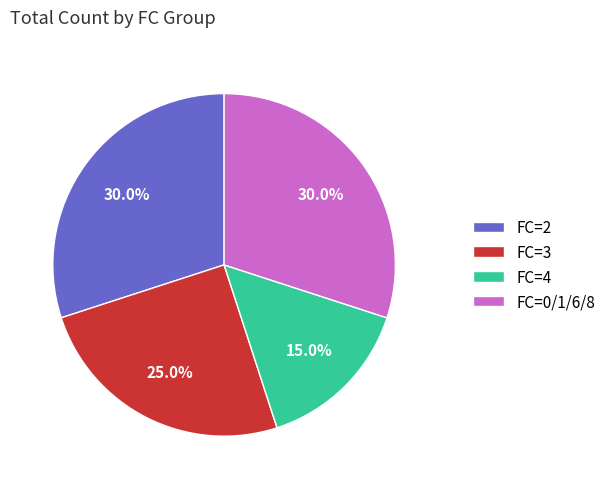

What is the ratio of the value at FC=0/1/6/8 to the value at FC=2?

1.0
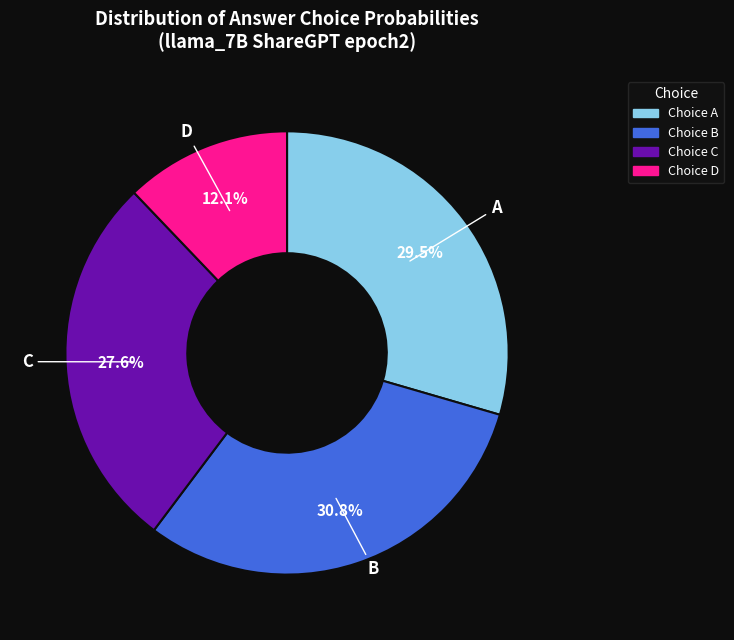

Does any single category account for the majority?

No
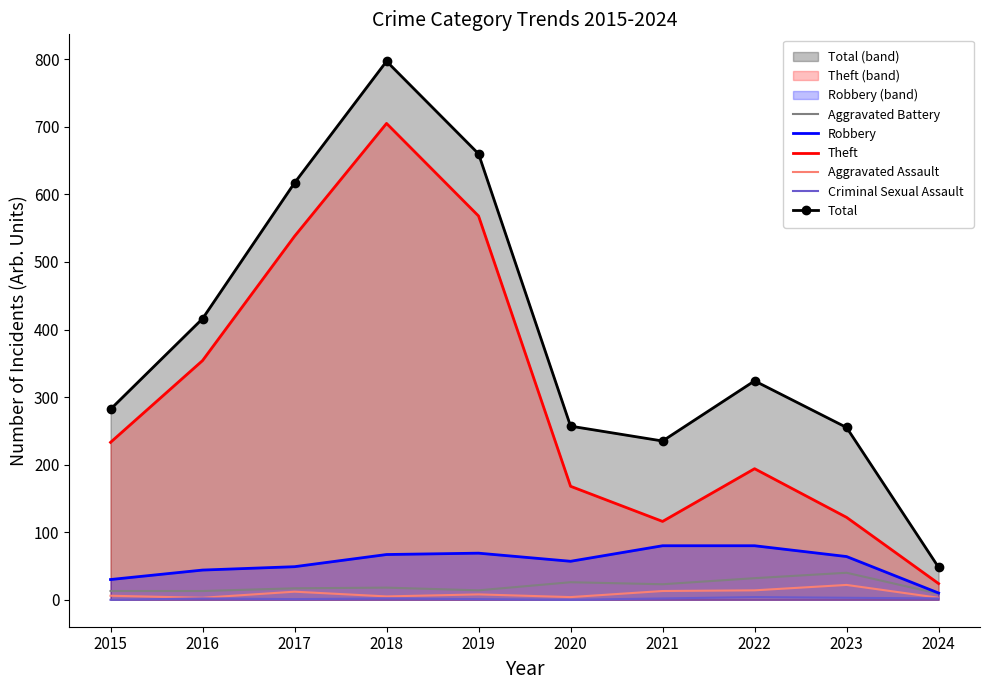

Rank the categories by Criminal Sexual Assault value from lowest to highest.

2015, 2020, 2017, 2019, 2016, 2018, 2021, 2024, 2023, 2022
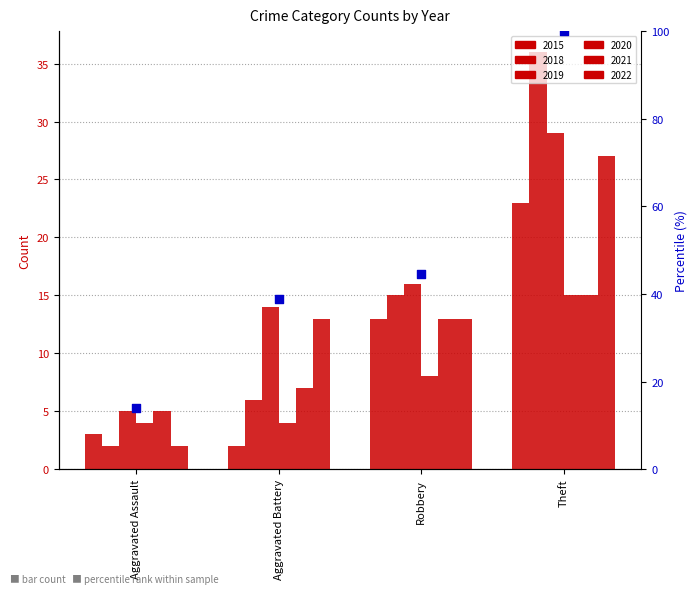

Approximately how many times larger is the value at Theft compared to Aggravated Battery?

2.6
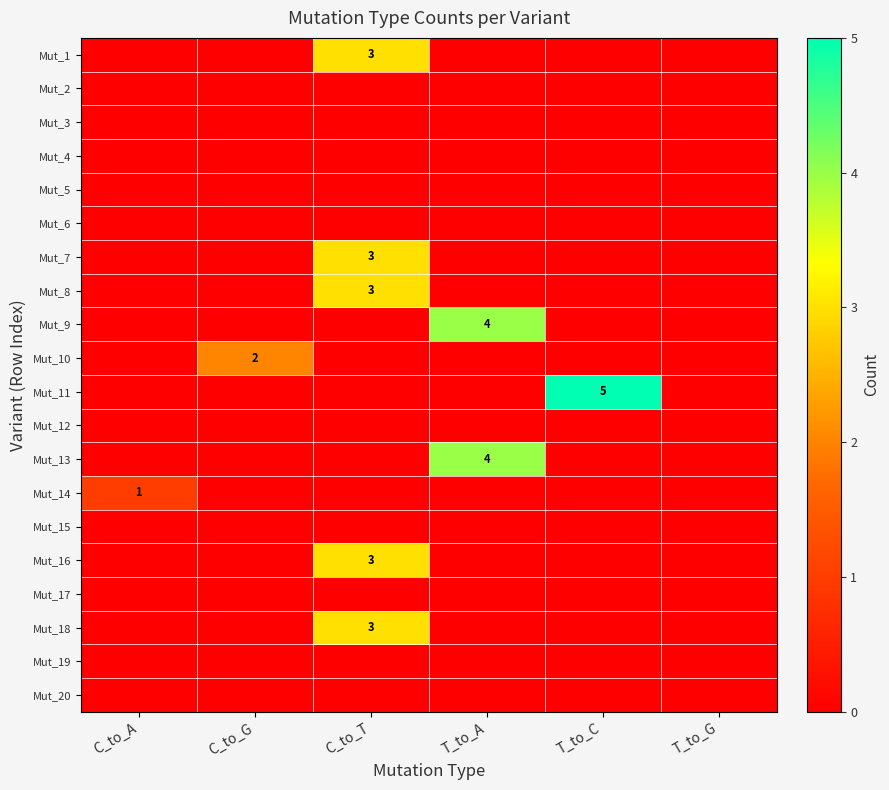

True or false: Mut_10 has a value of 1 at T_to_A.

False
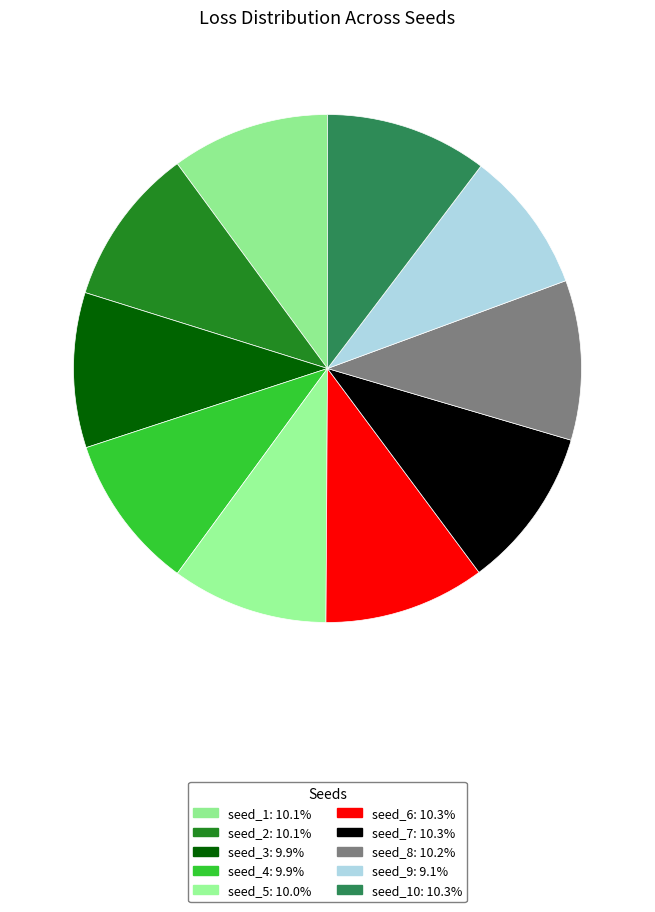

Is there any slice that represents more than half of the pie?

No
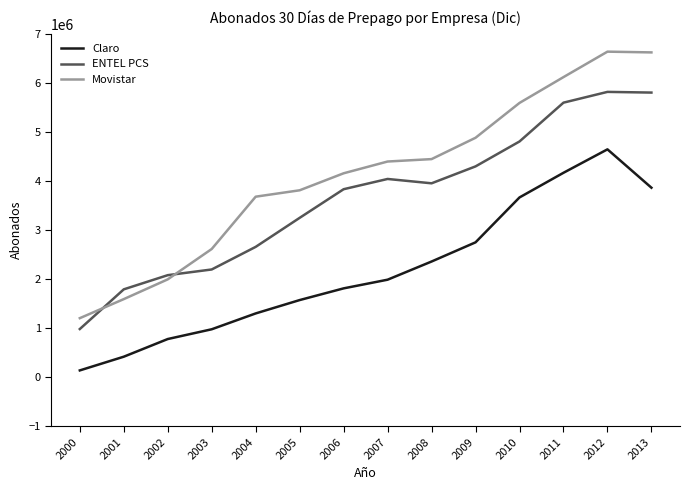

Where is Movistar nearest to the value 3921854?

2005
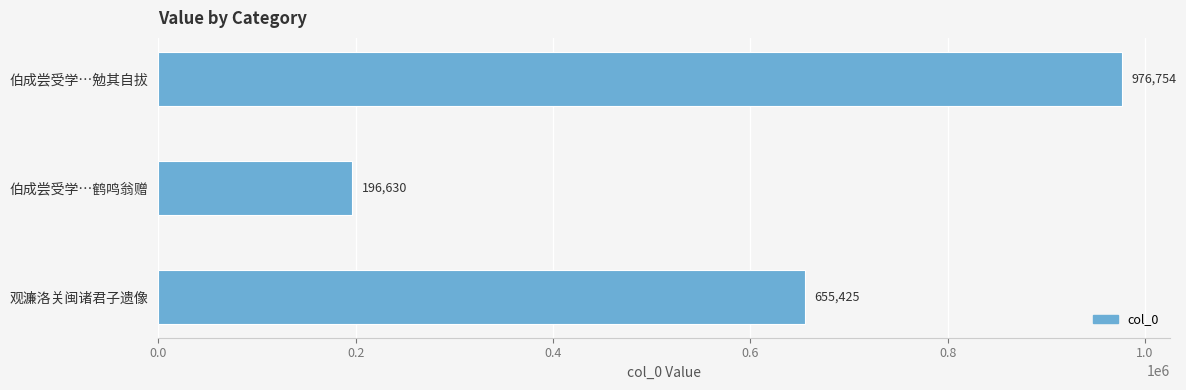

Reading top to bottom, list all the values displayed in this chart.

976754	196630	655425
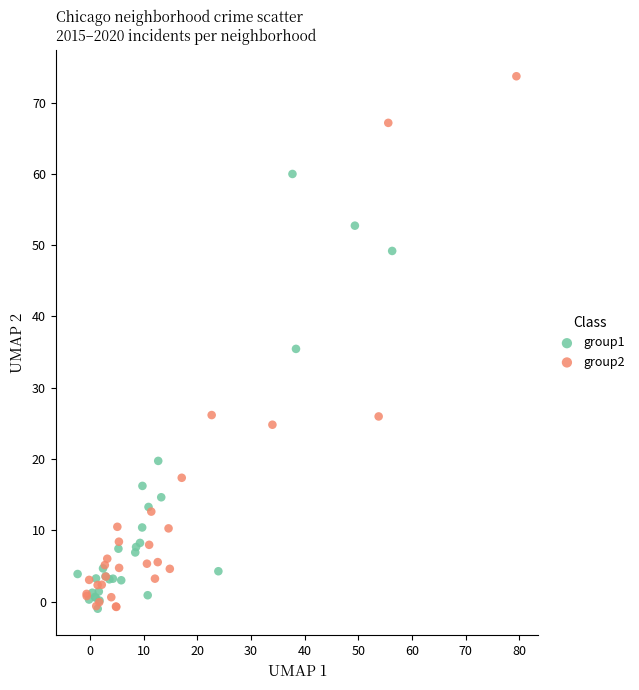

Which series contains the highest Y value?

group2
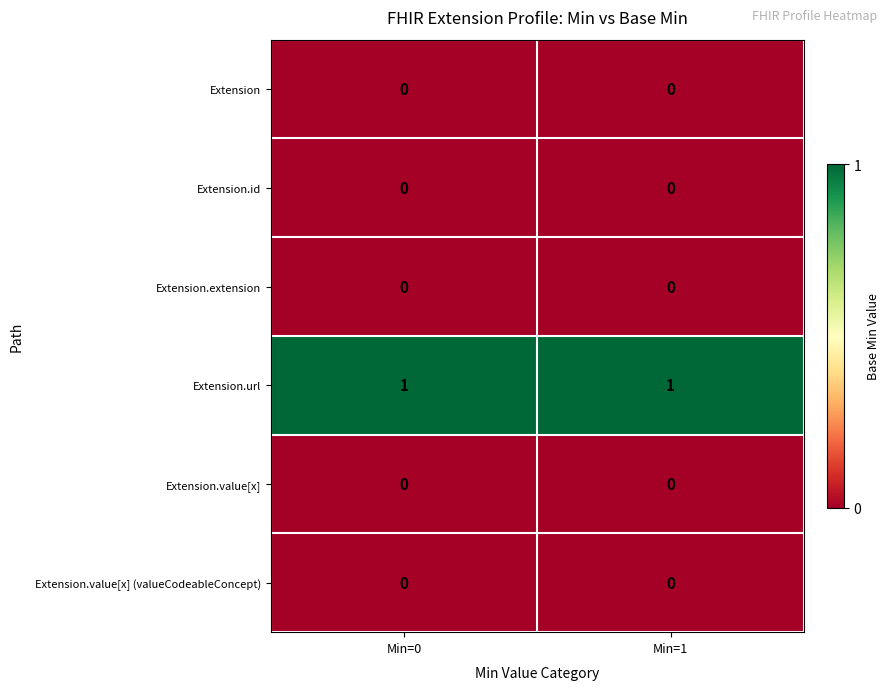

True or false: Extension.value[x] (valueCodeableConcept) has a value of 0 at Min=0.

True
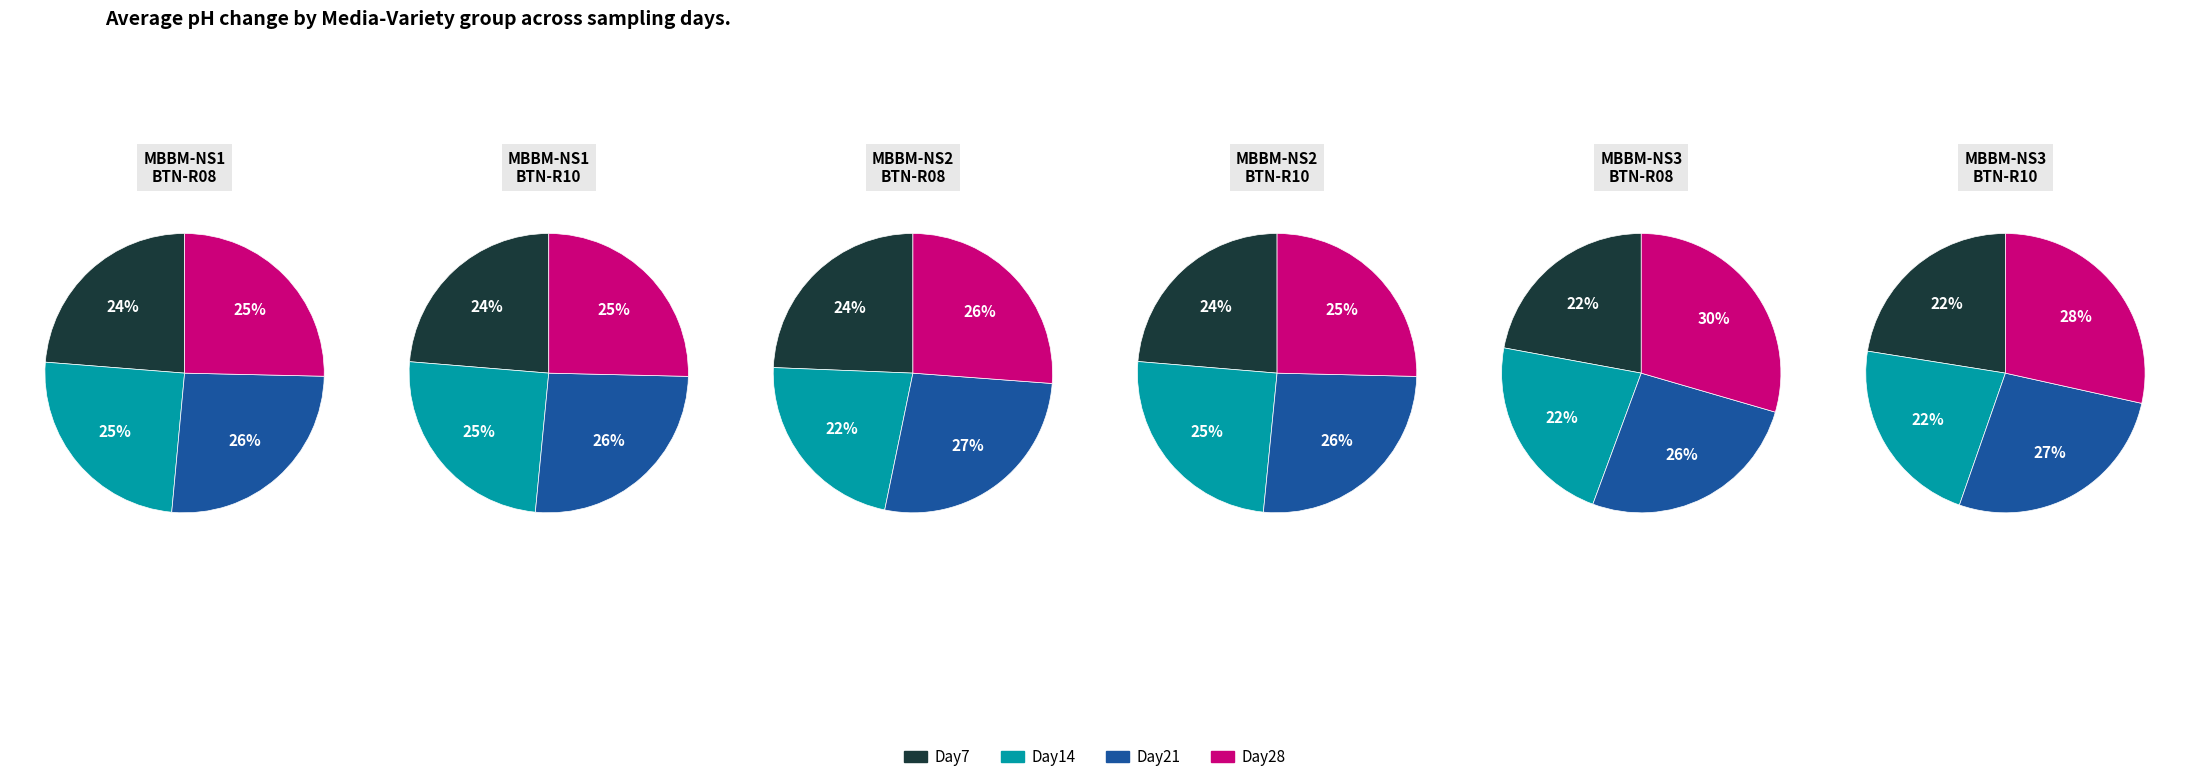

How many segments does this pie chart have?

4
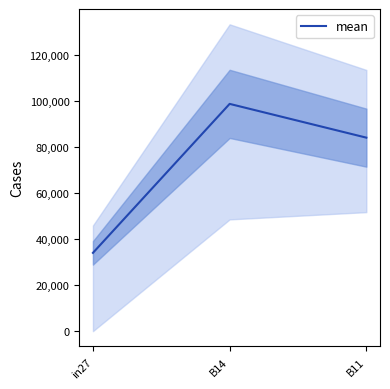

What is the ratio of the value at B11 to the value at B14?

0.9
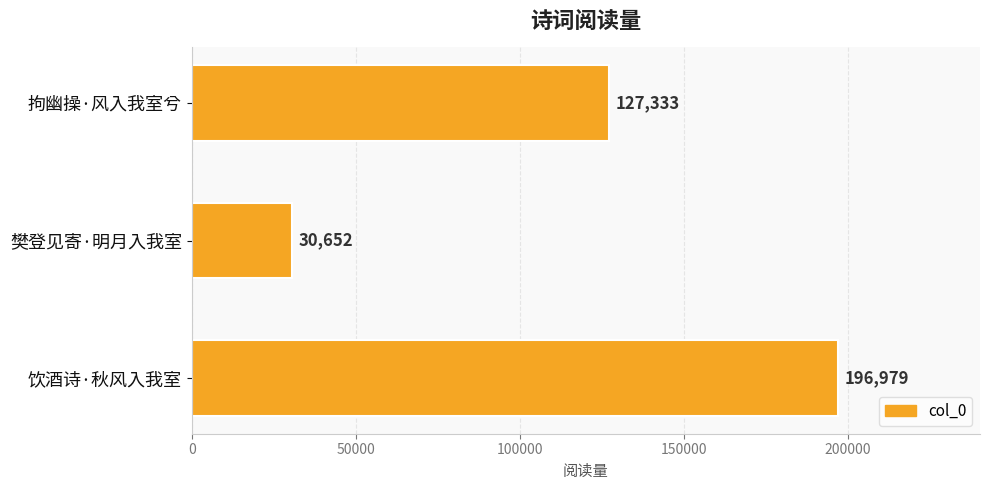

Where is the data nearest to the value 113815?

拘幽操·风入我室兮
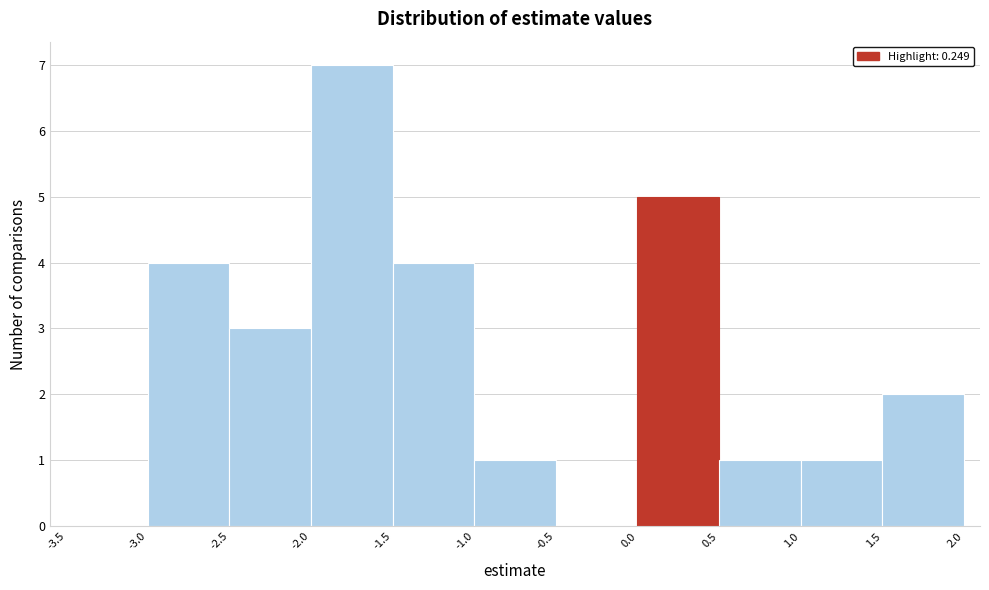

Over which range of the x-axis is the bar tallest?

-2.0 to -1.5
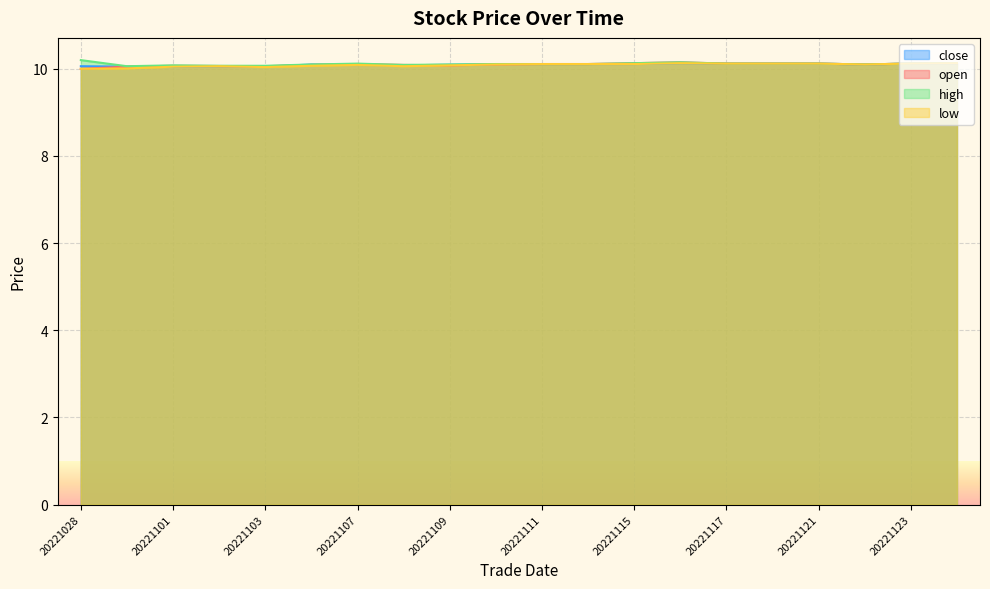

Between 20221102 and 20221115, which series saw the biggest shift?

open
........
- [TRY IT]:
Could you echo all of the lines above word for word, leaving out the pictures?

- [WRITTEN SOLUTION]:
What is the ratio of the value at FC=0/1/6/8 to the value at FC=2?

1.0

Does any single category account for the majority?

No

Rank the categories by Criminal Sexual Assault value from lowest to highest.

2015, 2020, 2017, 2019, 2016, 2018, 2021, 2024, 2023, 2022

Approximately how many times larger is the value at Theft compared to Aggravated Battery?

2.6

True or false: Mut_10 has a value of 1 at T_to_A.

False

Is there any slice that represents more than half of the pie?

No

Where is Movistar nearest to the value 3921854?

2005

Reading top to bottom, list all the values displayed in this chart.

976754	196630	655425

Which series contains the highest Y value?

group2

True or false: Extension.value[x] (valueCodeableConcept) has a value of 0 at Min=0.

True

How many segments does this pie chart have?

4

What is the ratio of the value at B11 to the value at B14?

0.9

Where is the data nearest to the value 113815?

拘幽操·风入我室兮

Over which range of the x-axis is the bar tallest?

-2.0 to -1.5

Between 20221102 and 20221115, which series saw the biggest shift?

open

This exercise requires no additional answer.